- Born: 1896
- Died: May 29, 1993 (aged 96–97) Natick, Massachusetts
- Education: Teachers College, Columbia University
- Occupation: Nurse

= Louise McManus =

American nurse and educator (1896–1993)

(Rachel) Louise McManus (1896 - May 29, 1993) was the first nurse to earn a Ph.D. She established schools of nursing in college and helped to develop nationally standardized methods for nursing licensure in the United States.

==Education==
Louise McManus earned her nursing degree at the Massachusetts General Hospital School of Nursing in 1921. She completed bachelor's (1925), master's (1927) and doctoral (1946) degrees at Columbia University's Teachers College, where she earned a PhD in educational research, becoming the first nurse to acquire a PhD.

==Achievements==
McManus created the Institute for Nursing Research at Teachers College, Columbia University, where she later served as faculty member and dean. McManus saw herself as an advocate for patients and developed a "Patient Bill of Rights" that was adopted by the Joint Commission in Accreditation of Hospitals. She also served on the Defense Advisory Committee on Women in the Armed Services.

==Awards and honors==
- Columbia University Bicentennial Award
- Florence Nightingale International Red Cross Society Citation and Medal
- Mary Adelaide Nutting Award for Leadership
- 1994: Inductee, National Women's Hall of Fame

In recognition of her contributions to the field of nursing, the National Council of State Boards of Nursing established the R. Louise McManus Award and the Meritorious Service Award. The R. Louise Mcmanus Medal was established to recognize distinguished long-standing contributions to the field of nursing.
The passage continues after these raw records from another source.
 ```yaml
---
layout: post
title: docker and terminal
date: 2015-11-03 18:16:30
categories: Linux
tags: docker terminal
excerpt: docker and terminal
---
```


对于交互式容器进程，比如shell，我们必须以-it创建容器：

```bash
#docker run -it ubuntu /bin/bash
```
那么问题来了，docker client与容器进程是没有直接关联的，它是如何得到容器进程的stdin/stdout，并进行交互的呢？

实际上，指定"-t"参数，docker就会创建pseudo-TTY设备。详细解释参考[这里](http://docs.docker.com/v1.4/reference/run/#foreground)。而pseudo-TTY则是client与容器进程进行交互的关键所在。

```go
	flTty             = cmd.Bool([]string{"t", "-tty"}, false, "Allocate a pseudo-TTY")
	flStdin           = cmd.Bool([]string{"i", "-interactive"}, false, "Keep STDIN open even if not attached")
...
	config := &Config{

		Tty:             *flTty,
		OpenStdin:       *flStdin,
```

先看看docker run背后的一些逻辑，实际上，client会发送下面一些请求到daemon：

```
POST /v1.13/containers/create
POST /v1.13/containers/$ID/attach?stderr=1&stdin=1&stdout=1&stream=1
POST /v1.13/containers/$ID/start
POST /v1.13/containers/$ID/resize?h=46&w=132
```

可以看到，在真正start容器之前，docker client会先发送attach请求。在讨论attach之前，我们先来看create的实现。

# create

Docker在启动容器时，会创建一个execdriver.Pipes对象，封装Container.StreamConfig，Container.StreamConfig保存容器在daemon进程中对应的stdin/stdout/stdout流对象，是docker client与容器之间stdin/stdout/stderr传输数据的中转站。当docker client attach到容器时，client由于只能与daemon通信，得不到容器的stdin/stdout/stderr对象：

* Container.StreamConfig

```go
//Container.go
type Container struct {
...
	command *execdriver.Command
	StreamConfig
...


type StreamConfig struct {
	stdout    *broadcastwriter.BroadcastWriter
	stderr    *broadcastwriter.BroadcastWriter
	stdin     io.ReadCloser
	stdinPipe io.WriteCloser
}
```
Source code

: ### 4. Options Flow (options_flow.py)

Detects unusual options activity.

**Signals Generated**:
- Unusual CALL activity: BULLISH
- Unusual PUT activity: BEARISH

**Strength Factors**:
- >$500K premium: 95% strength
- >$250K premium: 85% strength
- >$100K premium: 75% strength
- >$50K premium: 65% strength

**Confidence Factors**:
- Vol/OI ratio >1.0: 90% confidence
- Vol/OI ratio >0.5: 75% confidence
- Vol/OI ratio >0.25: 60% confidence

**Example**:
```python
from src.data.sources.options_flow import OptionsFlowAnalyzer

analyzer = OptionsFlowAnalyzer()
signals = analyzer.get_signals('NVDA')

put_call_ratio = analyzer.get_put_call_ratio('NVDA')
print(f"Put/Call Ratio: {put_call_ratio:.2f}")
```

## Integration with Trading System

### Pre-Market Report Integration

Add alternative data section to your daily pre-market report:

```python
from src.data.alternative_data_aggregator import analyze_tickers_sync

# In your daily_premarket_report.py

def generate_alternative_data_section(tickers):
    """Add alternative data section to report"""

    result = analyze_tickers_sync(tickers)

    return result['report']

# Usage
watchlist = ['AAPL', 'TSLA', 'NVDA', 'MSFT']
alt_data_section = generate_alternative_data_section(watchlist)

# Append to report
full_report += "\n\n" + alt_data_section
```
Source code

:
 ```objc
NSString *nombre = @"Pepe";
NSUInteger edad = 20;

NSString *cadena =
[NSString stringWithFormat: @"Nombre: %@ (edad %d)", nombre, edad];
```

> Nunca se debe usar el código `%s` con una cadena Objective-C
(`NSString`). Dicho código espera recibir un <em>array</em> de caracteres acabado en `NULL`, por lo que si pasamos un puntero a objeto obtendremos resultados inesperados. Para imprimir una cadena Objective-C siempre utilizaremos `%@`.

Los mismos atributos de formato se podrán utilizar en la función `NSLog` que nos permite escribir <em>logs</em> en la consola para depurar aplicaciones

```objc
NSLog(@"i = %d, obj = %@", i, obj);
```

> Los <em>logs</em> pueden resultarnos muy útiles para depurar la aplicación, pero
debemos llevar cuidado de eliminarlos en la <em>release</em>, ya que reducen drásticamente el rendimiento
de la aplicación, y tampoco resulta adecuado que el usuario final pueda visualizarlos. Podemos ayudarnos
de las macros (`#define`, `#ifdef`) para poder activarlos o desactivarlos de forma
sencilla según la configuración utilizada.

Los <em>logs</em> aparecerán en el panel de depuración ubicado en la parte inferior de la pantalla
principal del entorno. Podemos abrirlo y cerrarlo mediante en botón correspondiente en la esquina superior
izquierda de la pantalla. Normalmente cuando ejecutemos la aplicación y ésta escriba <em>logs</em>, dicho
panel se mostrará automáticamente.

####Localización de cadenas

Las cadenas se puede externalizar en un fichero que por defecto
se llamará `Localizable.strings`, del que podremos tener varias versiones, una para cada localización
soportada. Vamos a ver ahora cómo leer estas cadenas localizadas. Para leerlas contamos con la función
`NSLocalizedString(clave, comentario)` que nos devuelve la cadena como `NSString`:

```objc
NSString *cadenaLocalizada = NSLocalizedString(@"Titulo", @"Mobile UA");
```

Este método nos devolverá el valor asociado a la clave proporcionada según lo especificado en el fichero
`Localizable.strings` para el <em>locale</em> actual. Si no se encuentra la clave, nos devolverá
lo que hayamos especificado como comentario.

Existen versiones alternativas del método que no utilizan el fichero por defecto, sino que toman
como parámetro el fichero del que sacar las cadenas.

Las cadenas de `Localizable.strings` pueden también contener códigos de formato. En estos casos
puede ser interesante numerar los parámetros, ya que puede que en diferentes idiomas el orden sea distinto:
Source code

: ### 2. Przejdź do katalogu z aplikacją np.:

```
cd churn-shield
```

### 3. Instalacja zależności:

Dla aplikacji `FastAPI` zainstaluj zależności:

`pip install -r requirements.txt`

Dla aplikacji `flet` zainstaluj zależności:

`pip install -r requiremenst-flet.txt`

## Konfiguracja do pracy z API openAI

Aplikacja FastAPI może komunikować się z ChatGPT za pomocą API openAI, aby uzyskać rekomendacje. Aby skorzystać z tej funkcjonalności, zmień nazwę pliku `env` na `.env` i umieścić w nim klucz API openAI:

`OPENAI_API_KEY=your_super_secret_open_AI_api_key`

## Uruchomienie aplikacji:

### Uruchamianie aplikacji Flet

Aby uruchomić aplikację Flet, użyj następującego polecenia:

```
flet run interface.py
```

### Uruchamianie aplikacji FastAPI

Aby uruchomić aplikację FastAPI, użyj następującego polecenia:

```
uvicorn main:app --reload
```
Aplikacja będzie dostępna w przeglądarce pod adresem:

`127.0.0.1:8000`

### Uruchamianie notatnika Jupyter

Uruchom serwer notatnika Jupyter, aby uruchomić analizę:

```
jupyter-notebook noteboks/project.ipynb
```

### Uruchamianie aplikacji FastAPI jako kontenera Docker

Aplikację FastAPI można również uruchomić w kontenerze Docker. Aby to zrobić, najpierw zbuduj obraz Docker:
The Library at the Center for Nursing at the Foundation of New York State Nurses was dedicated in her honor with an endowment by the Nursing Education Alumni Association of Teachers College (TCNEAA).

== Personal life ==
She was born Rachel Louise Metcalfe in 1896. She was a native of North Smithfield, R. I. In 1929, she married a widower named John Hugh McManus who had four daughters and two sons. Together they had a daughter, Joan, bringing the total number of children to seven. One of her stepsons was George Boles McManus, who became a senior administrator at the Central Intelligence Agency. Her husband died suddenly in 1934.

==Death==
Louise McManus died on May 29, 1993, in a Natick, Massachusetts, nursing home at age 97.